Frequency: The frequency of a given codon when a specific AA in encoded. 

(If the following is too confusing/complicated then just get started with the other things first, and then get back to this later.)

For example alanine (A), can be encoded by 4 codons (GCA, GCC, GCG, GCT). GCC and GCT occur frequently (59% and 38%), whereas GCA and GCG are very rarely used (2% and 1%). So we can see that Yarrowia has a preference GCC and GCT in regards to alanine.
Biologically speaking this also correlates with the number of tRNA genes Yarrowia has for a given codon.

When doing codon optimization, we don’t want to use the rare codons at all, and we would like to frequent codons to be selected according to their occurrence by using a random number generator.

I would remove the rare codons, and recalculate the frequency for the common codons. You can then proceed in slightly different ways, but you could assign the codons values from 0-100 based on their frequency.

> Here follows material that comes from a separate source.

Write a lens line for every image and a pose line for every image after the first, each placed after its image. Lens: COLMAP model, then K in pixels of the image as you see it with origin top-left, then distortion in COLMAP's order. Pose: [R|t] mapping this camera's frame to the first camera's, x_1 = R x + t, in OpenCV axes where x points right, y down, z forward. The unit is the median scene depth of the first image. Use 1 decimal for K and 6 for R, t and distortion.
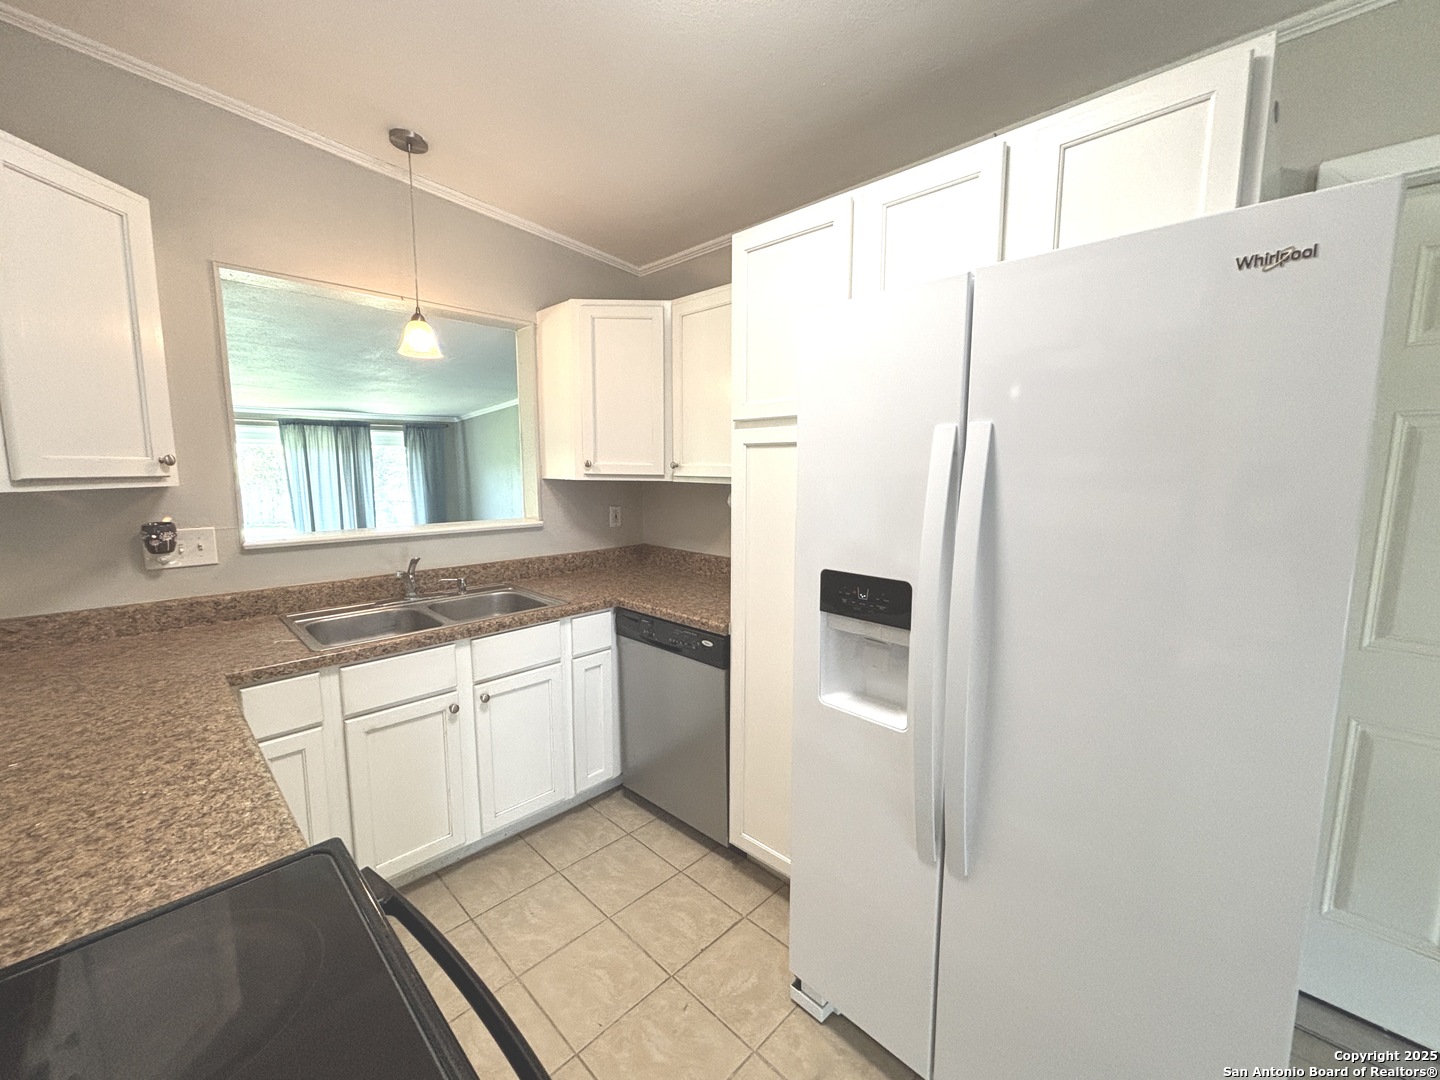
lens RADIAL K [[577.2, 0, 720.0], [0, 577.2, 540.0], [0, 0, 1]] dist [-0.001979, 0.000412]
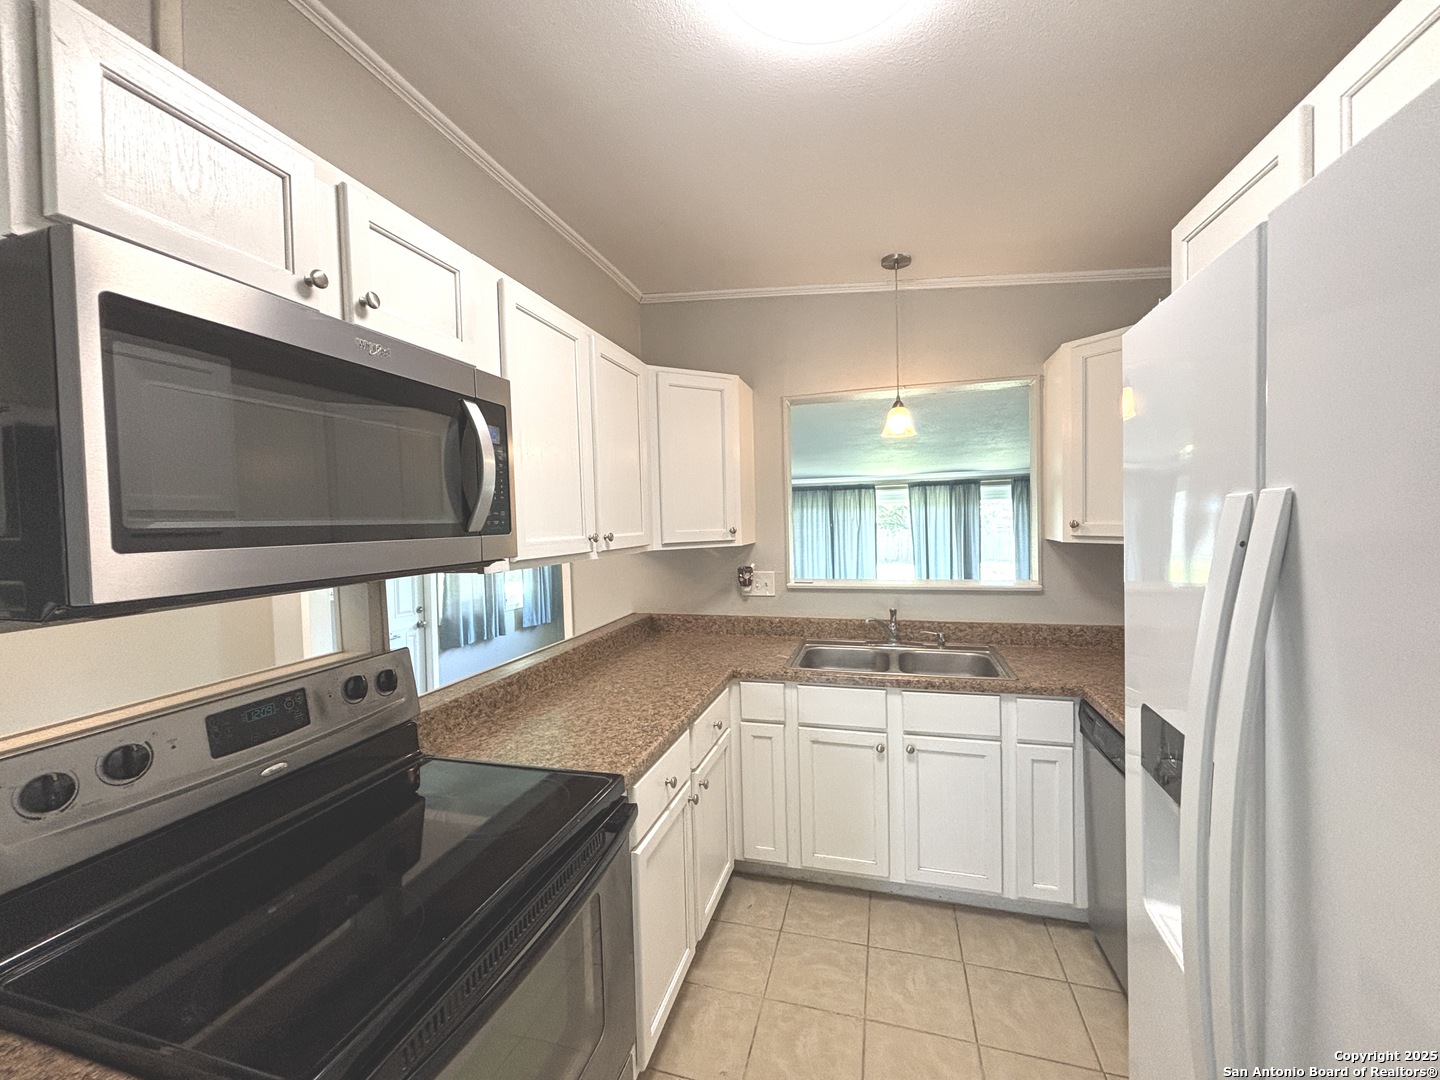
lens RADIAL K [[574.1, 0, 720.0], [0, 574.1, 540.0], [0, 0, 1]] dist [0.001165, -0.008799]
pose [[0.465886, 0.019864, -0.884622, 0.343165], [-0.085958, 0.996035, -0.022904, -0.052950], [0.880660, 0.086711, 0.465747, 0.162352]]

In the case of alanine it might look like this:
After removing the rare codons, the new frequency is:
            GCC = 60.9 %

GCT = 39.1 %

So lets assign GCC the values 0-60.9, and GCT 61.0-100.

We input the sequence AAA, and iterate through it, randomizing a number from 0-100 each time.

We might get the numbers 12, 89, and 35. This would then correspond to the sequence GCC + GCT + GCC.